Autre point difficile: l'école en elle-même. Je ne sais pas pour vous, mais il est assez compliqué de calculer en permanence les réponses aux actions de son entourage, bien que j'ai remarqué que certains humains étaient particulièrement fort à cela - lorsque le message émis diffère des actions de la personne, il s'agit de manipulation-. Aussi, il m'est régulièrement arrivé quand j'étais à l'école primaire d'avoir ce que mes instituteurs qualifiaient d'absences, d'égarements, de réactions distantes ce qui n'était ni plus ni moins qu'un passage momentané sur mon mode automatique. Certains ont même appelé les parents qui m'avaient construit pour savoir si tout allait bien dans notre "famille" et ils avaient répondu que oui avec le visage le plus sincère qui soit...Ils les auraient qualifiés de fous, qui croirait à un robot aussi sophistiqué.
Je pense qu'ils ont fini par croire eux-aussi à ce mensonge puisque la femme me prend souvent dans ces bras en m'appelant "mon grand poussin" et que l'homme m'emmène faire des sorties en ville - j'avais particulièrement apprécié celle au centre Légo et celle au musée d'Orsay, les choses nées des émotions me fascinent car je ne les comprends pas-. D'ailleurs, dessiner repose mes processeurs...Il semblerait que reproduire des images ou même les fusionner fasse refroidir mes circuits internes, ce qui d'après ce que j'ai pu observer chez Anya et Gabriel correspond à un état de calme et parfois d'apaisement - Anya sourit fréquemment lorsqu'elle gribouille des fruits sur mes cahiers-...
Mais parlons de Gabriel. C'est lui ma principale difficulté. J'ai tout de suite remarqué qu'il était particulièrement raisonné et pour un garçon aussi jeune, aussi c'est devenu de plus en plus complexe de maintenir l'illusion pour mes "frères et sœurs" que je suis humain comme eux. J'ai remarqué à sa manière de m'observer qu'il analyse l'intégralité de mon comportement, les modulations de ma voix, ma manière de me déplacer... et que selon ce qu'il semble déduire, des signes indicibles de tristesse apparaissent sur son visage.

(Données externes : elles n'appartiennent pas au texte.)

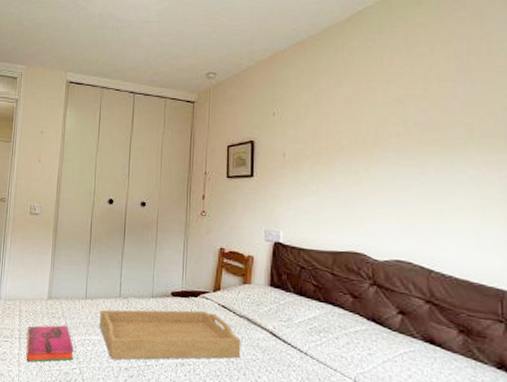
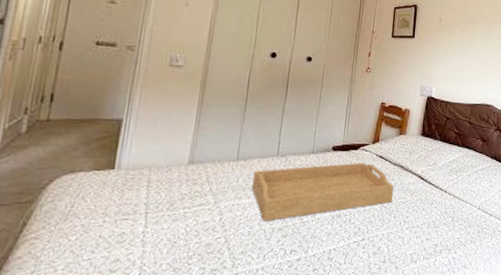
hardback book: present [26,325,74,362] -> none [154,192,219,239]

Je pense qu'il a compris que je ne suis pas normal, que quelque chose ne va pas chez moi... C'est vrai que mécaniquement parlant, j'ai bien un problème. Mes canaux lacrymaux, ou du moins les tubulures qui les simulent, ne semblent pas être fonctionnelles. Les larmes ne coulent pas, et il m'est impossible de pleurer depuis plusieurs années... je ne sais plus si le système était opérationnel avant, certains de mes fichiers mémoriels sont bien trop incomplets ou indécodables.

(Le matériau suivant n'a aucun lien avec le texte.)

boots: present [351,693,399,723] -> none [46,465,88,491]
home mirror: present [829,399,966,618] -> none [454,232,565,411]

Assez parlé, mon système interne me signale qu'il faut que je me nourrisse et que surtout, je boive sous peine de subir des dommages techniques -Arthur m'a surnommé "Le Chameau" pour cette raison-. Je descends dans la cuisine avant de me faire une tartine beurrée et un thé, qui font partie des aliments pour lesquels mon système de capteurs émet une réponse favorable. Il n'y a pas un bruit dans la maison, tout le monde dort et je peux regarder sans être dérangé les oiseaux qui se baignent dans la vasque du jardin. Ils sont jolis, avec leurs plumes bleues et vertes - c'était un bon raisonnement d'installer les graines pour mésanges dans le sapin-. Les minutes passent et je suis toujours devant la baie vitrée à les observer alors que ma tasse est vide et que la seule trace du passage de la tartine entre mes mains n'est plus qu'un très léger dépôt de farine. Je n'ai pas l'air de les effrayer, peut-être que je pourrais les dessiner?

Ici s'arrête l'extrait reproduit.